A regra geral de impenhorabilidade de salário pode ter exceções, desde que haja a manutenção de percentual capaz de conservar a dignidade do devedor e de sua família. E o mesmo princípio se aplica à restituição do Imposto de Renda.
Com essa conclusão, a 3ª Turma do Superior Tribunal de Justiça manteve um acórdão que determinou a penhora da totalidade da restituição do IR para pagamento de um credor.
Veja o acórdão:
PROCESSUAL CIVIL. RECURSO ESPECIAL. CUMPRIMENTO DE SENTENÇA. MULTA DO ART. 1026, § 2º, DO NCPC. AFASTAMENTO. SÚMULA N. 98 DO STJ. PENHORA. RESTITUIÇÃO DO IMPOSTO DE RENDA. POSSIBILIDADE. PRETENSÃO RECURSAL QUE ENVOLVE O REEXAME DE PROVAS. IMPOSSIBILIDADE. SÚMULA N. 7 DO STJ. PARCIAL PROVIMENTO AO RECURSO ESPECIAL.
- Afasta-se a multa imposta no julgamento dos embargos de declaração quando há o nítido caráter de prequestionamento.

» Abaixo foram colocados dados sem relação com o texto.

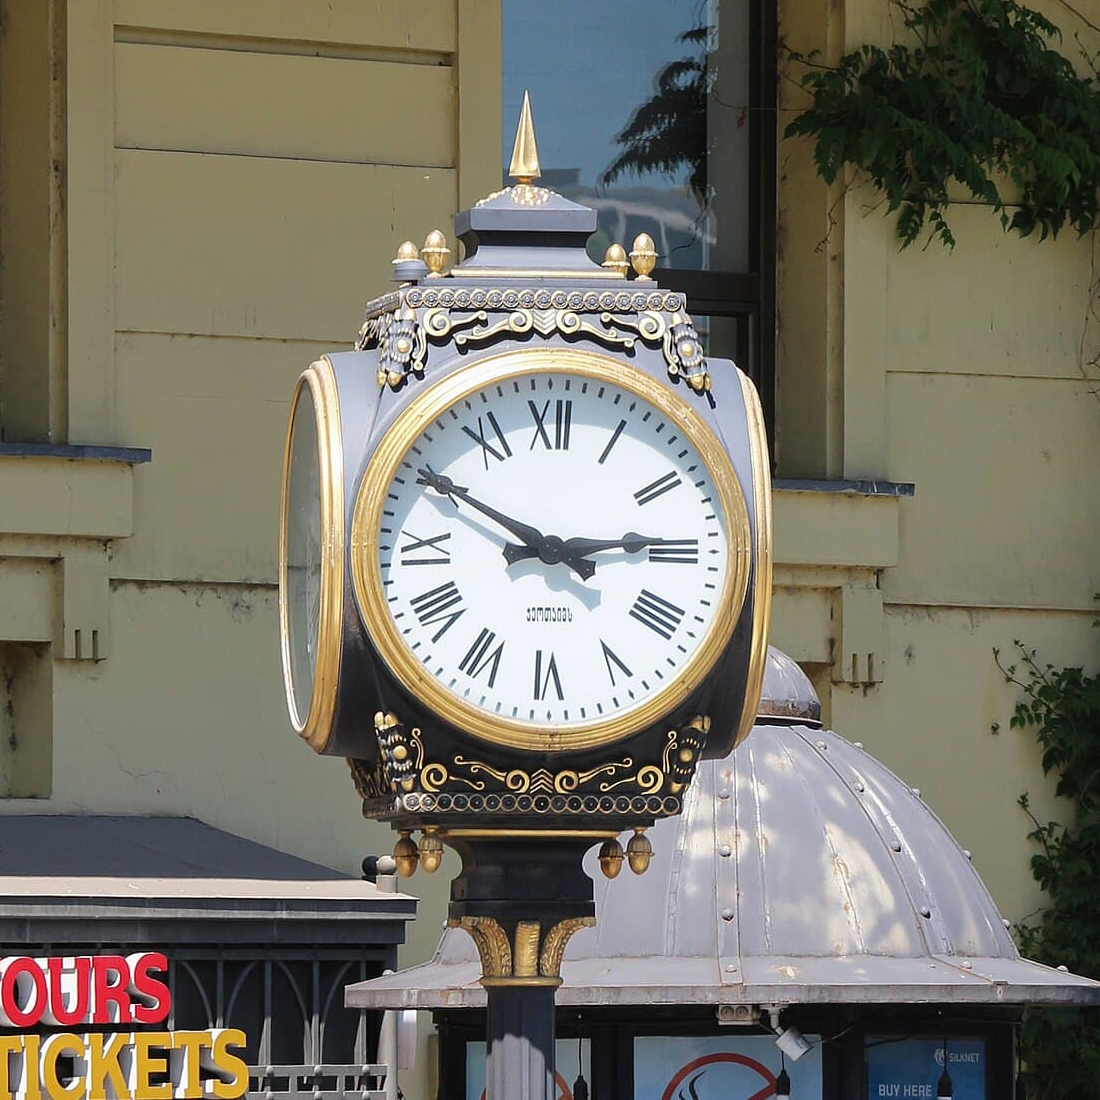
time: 2:50
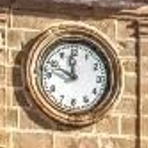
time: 11:49
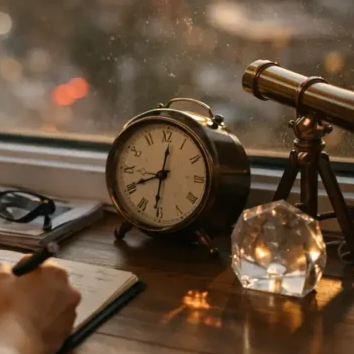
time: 8:01
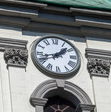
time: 1:42
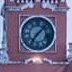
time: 7:07
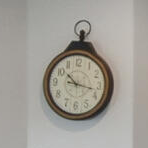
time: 10:17
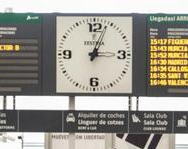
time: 3:03
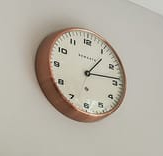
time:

Súmula n. 98 do STJ.
- A regra geral de impenhorabilidade de salário (art. 833, IV, do CPC/2015) pode ser excepcionada, assim como a restituição do Imposto de Renda dele oriunda, desde que haja manutenção de percentual capaz de guarnecer a dignidade do devedor e de sua família.
- A alteração das conclusões do acórdão recorrido exige reapreciação do acervo fático-probatório da demanda, o que faz incidir o óbice da Súmula n. 7 do STJ. 4. Recurso parcialmente provido. (STJ – 3ª TURMA – RECURSO ESPECIAL Nº 2192857 – DF (2025/0018524-0) RELATOR : MINISTRO MOURA RIBEIRO – J. 18 de março de 2025)
Extrai-se do voto do relator:
“(2) Da penhora Sobre a possibilidade da penhora de valores de restituição de Imposto de Renda, o Tribunal distrital assim se posicionou:
Com efeito, as argumentações desenvolvidas pelo agravante em seu agravo interno não são capazes de alterar o entendimento anteriormente adotado, tanto por ser possível a penhora de valores advindos de restituição de imposto de renda, tanto pelo fato de que a penhora no rosto dos autos não constitui patrimônio efetivo do agravante e, tampouco, é integralmente impenhorável. Conforme explicitado, o imposto de renda não incide apenas sobre verba salarial ou remuneratória, conforme disposto no artigo 43 do Código Tributário Nacional. Assim, por mais que a restituição do imposto de renda que incide sobre salário ou remuneração conserva sua natureza alimentar, necessária a demonstração de que o tributo não teve como fato gerador outros ganhos. (e-STJ, fl. 563)
Nesse contexto, o entendimento do Tribunal de origem está em conformidade com a jurisprudência firmada por este Superior Tribunal de Justiça, no sentido de que a regra geral de impenhorabilidade de salário (art. 833, IV, do CPC/2015) pode ser excepcionada, assim como a restituição do Imposto de Renda dele oriunda, desde que haja manutenção de percentual capaz de guarnecer a dignidade do devedor e de sua família, incidindo, quanto ao ponto, a Súmula n. 568 do STJ.”